Reader question: Our French home is an old stone building so scores low on DPE ratings but our heating bill is low as the property retains heat. Are bills not taken into account as it seems unfair if not?
The new diagnostic de performance énergétique (DPE) looks at theoretical and not actual energy usage.
It is a system based on building standards first imposed in the 1970s, and so does not adapt well to old stone properties where the thickness of walls and orientation of the house play a key role in keeping the inside warm in winter and cool in summer.
Heritage groups have alerted the government to problems with the system but little has changed.
The DPE technician fills out an online form, which has algorithms giving good scores for things like wall insulation, but which does not take into account wall width or orientation.
Receipts for insulation, double glazing and plumbing work are included – but not DIY projects unless purchase receipts can be matched to specific jobs, such as attic insulation.
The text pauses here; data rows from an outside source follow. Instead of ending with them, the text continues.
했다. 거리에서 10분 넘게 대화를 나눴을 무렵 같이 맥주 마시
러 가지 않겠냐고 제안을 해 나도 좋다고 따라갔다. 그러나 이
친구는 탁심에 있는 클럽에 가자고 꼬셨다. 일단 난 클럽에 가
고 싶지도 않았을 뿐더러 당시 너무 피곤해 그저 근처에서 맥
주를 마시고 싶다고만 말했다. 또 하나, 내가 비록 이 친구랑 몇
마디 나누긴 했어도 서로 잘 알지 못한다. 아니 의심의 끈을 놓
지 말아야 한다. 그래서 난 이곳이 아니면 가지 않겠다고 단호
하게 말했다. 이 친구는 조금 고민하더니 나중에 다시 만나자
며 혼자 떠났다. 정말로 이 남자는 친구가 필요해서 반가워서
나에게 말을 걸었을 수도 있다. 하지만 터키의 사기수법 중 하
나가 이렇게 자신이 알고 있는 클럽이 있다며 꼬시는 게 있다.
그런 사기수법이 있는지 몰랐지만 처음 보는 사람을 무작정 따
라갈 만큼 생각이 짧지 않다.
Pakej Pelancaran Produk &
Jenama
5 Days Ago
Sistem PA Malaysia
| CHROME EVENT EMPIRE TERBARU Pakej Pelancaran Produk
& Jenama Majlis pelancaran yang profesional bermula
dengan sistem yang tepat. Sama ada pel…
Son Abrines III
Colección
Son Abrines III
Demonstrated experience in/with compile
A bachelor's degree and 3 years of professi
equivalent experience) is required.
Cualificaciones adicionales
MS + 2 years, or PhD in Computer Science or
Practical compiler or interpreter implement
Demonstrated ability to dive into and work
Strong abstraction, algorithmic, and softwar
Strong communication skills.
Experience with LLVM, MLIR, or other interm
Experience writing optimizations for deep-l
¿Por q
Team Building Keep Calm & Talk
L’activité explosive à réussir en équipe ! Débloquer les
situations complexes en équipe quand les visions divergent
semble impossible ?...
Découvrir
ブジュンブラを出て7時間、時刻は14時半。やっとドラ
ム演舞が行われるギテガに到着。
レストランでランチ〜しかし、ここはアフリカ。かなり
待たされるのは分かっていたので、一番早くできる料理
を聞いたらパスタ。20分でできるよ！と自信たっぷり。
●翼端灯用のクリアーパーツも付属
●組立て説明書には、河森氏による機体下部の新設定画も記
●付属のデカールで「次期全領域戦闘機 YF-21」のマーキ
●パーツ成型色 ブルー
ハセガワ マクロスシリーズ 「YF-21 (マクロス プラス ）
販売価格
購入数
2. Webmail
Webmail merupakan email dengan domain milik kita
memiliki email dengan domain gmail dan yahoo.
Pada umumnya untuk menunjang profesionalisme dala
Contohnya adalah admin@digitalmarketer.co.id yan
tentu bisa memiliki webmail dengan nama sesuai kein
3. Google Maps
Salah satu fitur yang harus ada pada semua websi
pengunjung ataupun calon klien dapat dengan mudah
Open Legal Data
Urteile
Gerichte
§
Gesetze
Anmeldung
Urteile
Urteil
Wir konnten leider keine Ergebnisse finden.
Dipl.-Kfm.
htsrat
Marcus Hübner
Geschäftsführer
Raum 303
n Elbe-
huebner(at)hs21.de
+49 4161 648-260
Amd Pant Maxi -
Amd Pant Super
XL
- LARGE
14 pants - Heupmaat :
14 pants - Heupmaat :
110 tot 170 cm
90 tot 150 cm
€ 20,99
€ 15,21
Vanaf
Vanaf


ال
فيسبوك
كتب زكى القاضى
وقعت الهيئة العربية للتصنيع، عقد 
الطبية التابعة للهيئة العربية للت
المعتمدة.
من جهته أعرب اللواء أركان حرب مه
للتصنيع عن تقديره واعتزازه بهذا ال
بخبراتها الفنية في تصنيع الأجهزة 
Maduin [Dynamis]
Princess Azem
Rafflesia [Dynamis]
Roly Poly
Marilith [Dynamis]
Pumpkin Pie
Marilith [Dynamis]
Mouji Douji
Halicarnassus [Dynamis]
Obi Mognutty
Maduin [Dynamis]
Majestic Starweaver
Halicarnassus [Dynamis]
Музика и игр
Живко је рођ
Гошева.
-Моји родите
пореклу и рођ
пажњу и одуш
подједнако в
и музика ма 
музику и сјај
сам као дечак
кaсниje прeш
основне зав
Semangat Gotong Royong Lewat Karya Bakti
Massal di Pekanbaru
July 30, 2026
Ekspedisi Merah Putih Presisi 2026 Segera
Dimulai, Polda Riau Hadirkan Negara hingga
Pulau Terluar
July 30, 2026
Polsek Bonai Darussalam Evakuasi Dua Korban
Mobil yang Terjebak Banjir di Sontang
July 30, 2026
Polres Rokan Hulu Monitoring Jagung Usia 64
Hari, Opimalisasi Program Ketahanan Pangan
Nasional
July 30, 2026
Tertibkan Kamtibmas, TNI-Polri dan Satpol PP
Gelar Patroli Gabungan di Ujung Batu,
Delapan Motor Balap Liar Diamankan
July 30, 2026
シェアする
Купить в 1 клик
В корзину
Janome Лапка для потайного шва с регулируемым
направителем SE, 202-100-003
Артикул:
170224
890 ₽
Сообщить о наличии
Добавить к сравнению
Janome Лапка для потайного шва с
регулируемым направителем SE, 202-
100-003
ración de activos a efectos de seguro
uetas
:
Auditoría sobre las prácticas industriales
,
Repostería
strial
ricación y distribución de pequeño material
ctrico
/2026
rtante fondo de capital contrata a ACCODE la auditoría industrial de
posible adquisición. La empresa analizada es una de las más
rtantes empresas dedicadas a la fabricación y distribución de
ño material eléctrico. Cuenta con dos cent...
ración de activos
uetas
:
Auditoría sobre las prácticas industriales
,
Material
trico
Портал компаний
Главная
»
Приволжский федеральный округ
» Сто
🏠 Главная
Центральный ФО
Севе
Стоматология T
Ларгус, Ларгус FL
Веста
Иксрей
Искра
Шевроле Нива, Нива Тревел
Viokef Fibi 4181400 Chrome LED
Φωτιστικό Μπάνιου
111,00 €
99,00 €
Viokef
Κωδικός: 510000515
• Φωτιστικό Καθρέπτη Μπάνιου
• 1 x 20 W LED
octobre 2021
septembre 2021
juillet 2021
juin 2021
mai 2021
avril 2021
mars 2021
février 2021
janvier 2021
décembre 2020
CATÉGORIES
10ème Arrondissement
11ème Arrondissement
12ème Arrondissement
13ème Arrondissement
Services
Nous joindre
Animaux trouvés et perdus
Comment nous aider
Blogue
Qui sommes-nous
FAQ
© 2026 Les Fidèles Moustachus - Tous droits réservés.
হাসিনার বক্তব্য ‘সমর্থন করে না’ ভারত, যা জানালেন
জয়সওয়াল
DPEs are important for landlords as the government has banned properties with the lowest scores from rental.
For sales, they have no legal force.
Note though too that, since April this year, a mandatory ‘energy audit’ is required when selling a poorly-insulated French home (F or G rating) and should be shown to prospective buyers when they visit the property.
The document will suggest the work needed to raise the energy category, although carrying out the improvements is not necessary for the sale.
These new regulations on audits were originally planned for September 2022, but were pushed back to April 2023.
If a potential buyer uses the DPE or an energy audit to demand a lower price, you can of course always produce actual energy bills to explain why your house is a good buy regardless of what the ratings and audit shows.